» Task instructions
Reproduce the entire post about the lupus research below, word for word.

Very impressive work by a team of doctors finding cause of the disease Lupus.

We’ve identified a fundamental imbalance in the immune responses that patients with lupus make, and we’ve defined specific mediators that can correct this imbalance to dampen the pathologic autoimmune response,” said co-corresponding author Deepak Rao, MD, PhD, an assistant professor of medicine at Harvard Medical School and a rheumatologist at Brigham and Women’s Hospital and co-director of its Center for Cellular Profiling. 

 

In the study, the scientists reported a new pathway that drives disease in lupus. There are disease-associated changes in multiple molecules in the blood of patients with lupus. Ultimately, these changes lead to insufficient activation of a pathway controlled by the aryl hydrocarbon receptor (AHR), which regulates cells’ response to environmental pollutants, bacteria or metabolites. Insufficient activation of AHR results in too many disease-promoting immune cells, called the T peripheral helper cells, that promote the production of disease-causing autoantibodies.

 

To show this discovery can be leveraged for treatments, the investigators returned the aryl hydrocarbon receptor-activating molecules to blood samples from lupus patients. This seemed to reprogram these lupus-causing cells into a cell called a Th22 cell that may promote wound healing from the damage caused by this autoimmune disease.

Obvious caveats. Any type of drugs to reverse Lupus are a long ways off. What is great is that they landed in Nature which may spark more interest in this area of study.

» Excerpted records

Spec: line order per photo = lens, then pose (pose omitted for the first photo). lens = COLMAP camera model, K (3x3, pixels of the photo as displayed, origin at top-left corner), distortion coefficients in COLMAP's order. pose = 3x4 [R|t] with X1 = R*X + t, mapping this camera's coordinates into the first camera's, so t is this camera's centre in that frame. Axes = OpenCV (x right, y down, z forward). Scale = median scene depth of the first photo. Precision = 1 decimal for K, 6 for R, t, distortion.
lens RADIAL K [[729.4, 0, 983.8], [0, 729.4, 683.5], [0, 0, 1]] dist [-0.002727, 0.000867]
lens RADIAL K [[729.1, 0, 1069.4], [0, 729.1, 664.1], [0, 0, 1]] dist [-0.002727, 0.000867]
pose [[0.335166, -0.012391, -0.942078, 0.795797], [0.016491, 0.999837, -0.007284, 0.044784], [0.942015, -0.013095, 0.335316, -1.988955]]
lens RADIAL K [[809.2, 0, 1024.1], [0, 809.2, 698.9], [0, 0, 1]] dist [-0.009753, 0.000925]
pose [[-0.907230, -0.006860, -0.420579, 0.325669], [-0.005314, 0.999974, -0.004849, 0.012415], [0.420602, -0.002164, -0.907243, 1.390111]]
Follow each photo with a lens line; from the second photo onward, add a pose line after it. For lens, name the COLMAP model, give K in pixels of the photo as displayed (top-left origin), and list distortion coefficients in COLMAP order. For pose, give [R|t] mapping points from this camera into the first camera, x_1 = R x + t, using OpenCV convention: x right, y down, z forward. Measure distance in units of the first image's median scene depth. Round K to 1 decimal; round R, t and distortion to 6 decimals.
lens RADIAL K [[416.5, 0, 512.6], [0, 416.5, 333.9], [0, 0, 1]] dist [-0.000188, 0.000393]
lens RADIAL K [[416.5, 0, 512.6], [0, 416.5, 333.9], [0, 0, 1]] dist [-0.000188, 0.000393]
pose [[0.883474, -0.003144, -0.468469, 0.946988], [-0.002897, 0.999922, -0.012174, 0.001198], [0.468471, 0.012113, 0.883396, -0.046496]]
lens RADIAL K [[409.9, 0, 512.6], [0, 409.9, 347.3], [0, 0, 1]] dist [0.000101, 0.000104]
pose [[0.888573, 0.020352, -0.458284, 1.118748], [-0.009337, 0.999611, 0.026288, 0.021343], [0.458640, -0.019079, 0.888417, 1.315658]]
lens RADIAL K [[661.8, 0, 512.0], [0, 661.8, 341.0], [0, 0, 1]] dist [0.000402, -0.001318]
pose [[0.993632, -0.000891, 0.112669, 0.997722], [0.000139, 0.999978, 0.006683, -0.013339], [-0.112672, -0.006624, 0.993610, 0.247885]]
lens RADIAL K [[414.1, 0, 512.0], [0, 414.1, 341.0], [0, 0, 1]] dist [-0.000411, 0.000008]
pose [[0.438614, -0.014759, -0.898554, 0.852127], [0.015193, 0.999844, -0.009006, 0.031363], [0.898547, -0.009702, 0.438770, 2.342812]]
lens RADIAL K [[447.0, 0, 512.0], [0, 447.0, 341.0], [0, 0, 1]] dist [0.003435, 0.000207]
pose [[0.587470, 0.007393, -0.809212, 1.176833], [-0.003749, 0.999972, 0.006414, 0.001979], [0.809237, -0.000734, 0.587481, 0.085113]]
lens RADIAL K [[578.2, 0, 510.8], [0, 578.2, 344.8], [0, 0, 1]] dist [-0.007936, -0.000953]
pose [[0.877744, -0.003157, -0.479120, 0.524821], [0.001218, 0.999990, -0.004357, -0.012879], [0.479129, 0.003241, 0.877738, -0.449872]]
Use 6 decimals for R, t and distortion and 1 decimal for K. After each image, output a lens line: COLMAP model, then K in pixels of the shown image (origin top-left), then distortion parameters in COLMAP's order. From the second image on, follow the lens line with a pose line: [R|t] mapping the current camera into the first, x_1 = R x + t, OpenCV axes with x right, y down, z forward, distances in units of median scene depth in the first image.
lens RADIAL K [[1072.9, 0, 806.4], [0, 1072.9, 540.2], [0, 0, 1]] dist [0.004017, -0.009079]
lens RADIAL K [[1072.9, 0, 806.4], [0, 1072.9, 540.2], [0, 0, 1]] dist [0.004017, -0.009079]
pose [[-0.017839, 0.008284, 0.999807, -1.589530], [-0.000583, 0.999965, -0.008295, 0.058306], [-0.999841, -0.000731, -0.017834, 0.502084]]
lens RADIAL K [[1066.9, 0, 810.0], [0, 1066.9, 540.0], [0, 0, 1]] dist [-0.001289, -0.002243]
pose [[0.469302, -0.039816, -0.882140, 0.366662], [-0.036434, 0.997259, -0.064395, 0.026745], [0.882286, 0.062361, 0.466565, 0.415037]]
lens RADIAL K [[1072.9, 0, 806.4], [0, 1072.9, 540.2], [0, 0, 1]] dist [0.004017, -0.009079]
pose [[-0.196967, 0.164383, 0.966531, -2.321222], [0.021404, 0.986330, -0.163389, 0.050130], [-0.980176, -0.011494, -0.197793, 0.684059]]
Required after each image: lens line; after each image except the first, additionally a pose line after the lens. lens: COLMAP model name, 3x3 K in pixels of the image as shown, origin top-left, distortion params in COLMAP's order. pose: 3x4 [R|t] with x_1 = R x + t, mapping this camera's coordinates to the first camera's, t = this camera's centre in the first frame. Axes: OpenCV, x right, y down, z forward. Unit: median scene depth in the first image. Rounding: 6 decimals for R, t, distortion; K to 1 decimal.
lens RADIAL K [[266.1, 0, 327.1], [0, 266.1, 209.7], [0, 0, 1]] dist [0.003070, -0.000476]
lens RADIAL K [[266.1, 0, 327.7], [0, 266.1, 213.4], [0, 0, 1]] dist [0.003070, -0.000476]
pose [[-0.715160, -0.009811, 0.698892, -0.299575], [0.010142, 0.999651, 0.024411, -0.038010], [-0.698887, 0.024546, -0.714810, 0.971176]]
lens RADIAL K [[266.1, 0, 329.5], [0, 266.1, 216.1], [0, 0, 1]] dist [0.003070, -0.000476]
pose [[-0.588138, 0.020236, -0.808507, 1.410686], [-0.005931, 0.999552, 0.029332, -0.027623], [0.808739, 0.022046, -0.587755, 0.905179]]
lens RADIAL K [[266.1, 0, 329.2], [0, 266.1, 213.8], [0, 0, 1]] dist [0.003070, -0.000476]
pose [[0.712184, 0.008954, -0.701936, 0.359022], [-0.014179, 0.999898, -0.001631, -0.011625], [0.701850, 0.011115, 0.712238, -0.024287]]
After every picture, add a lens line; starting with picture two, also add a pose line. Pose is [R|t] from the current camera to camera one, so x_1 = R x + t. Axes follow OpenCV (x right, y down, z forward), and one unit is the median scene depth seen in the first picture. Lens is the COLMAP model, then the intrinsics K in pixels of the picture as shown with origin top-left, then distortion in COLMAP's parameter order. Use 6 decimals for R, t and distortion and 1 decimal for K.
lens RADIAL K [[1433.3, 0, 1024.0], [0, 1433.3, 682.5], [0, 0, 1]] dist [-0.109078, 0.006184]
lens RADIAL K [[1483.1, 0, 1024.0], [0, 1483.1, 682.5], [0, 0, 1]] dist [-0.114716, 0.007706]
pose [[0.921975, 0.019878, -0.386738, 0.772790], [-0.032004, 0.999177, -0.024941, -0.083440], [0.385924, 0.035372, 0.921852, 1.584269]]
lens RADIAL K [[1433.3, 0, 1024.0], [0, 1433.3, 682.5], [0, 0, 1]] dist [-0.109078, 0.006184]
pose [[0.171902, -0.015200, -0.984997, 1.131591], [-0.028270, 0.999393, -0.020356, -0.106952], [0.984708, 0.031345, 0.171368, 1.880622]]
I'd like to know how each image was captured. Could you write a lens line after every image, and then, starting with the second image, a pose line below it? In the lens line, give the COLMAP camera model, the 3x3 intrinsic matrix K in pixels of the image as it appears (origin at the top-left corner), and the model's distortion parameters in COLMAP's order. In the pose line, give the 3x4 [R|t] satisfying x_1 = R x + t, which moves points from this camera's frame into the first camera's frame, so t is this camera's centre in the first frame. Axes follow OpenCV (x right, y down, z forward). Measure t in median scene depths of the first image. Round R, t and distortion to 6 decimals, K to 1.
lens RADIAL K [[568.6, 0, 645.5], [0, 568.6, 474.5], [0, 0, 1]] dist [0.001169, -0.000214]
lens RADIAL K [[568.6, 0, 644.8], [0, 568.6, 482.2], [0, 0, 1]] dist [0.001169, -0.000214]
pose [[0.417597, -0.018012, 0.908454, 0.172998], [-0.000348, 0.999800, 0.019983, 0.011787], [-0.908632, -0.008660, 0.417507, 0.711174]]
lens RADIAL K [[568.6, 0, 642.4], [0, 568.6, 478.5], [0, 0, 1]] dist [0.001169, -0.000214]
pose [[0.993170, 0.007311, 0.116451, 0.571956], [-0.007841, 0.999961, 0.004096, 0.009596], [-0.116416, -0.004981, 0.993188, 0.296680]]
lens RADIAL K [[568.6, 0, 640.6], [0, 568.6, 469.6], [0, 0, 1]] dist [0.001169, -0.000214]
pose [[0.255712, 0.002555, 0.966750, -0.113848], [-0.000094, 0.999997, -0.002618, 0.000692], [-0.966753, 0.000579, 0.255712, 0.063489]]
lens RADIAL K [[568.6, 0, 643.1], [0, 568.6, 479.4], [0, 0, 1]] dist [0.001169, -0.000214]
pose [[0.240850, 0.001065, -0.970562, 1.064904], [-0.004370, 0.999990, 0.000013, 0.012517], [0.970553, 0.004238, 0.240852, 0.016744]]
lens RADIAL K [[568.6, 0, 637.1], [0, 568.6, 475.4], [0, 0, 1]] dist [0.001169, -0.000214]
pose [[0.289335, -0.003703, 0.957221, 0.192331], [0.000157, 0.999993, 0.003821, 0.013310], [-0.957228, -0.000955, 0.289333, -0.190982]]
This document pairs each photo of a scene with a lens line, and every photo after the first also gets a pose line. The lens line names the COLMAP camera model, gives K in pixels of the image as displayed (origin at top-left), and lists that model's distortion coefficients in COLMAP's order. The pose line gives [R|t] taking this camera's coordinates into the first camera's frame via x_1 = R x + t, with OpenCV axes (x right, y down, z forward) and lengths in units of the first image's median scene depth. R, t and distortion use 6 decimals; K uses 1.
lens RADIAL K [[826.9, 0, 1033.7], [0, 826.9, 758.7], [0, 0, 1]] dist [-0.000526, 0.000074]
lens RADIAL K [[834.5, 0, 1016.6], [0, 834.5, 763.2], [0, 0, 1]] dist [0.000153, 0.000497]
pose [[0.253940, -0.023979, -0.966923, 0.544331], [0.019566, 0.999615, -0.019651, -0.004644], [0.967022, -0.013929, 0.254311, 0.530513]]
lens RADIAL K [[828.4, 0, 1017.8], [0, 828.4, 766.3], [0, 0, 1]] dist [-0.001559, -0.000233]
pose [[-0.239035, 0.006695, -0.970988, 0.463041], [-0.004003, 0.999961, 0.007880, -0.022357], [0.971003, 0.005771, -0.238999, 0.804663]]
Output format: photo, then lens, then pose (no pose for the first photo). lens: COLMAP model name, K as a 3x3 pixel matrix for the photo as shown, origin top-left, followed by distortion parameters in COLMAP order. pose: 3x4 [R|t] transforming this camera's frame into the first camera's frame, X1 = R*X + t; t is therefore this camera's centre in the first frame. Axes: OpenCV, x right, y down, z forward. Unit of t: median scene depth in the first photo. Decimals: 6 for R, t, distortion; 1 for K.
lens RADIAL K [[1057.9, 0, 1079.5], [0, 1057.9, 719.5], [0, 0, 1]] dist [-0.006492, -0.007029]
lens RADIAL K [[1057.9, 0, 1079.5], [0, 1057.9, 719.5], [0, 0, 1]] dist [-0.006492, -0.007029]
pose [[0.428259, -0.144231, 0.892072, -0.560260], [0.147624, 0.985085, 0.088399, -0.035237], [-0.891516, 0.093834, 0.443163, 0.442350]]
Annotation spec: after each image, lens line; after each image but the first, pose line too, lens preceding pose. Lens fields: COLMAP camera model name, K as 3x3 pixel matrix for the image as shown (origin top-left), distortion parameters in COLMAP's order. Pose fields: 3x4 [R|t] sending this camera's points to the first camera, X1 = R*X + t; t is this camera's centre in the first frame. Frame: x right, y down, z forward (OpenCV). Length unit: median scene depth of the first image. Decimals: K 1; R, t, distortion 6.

» Written solution
Very impressive work by a team of doctors finding cause of the disease Lupus.

We’ve identified a fundamental imbalance in the immune responses that patients with lupus make, and we’ve defined specific mediators that can correct this imbalance to dampen the pathologic autoimmune response,” said co-corresponding author Deepak Rao, MD, PhD, an assistant professor of medicine at Harvard Medical School and a rheumatologist at Brigham and Women’s Hospital and co-director of its Center for Cellular Profiling. 

 

In the study, the scientists reported a new pathway that drives disease in lupus. There are disease-associated changes in multiple molecules in the blood of patients with lupus. Ultimately, these changes lead to insufficient activation of a pathway controlled by the aryl hydrocarbon receptor (AHR), which regulates cells’ response to environmental pollutants, bacteria or metabolites. Insufficient activation of AHR results in too many disease-promoting immune cells, called the T peripheral helper cells, that promote the production of disease-causing autoantibodies.

 

To show this discovery can be leveraged for treatments, the investigators returned the aryl hydrocarbon receptor-activating molecules to blood samples from lupus patients. This seemed to reprogram these lupus-causing cells into a cell called a Th22 cell that may promote wound healing from the damage caused by this autoimmune disease.

Obvious caveats. Any type of drugs to reverse Lupus are a long ways off. What is great is that they landed in Nature which may spark more interest in this area of study.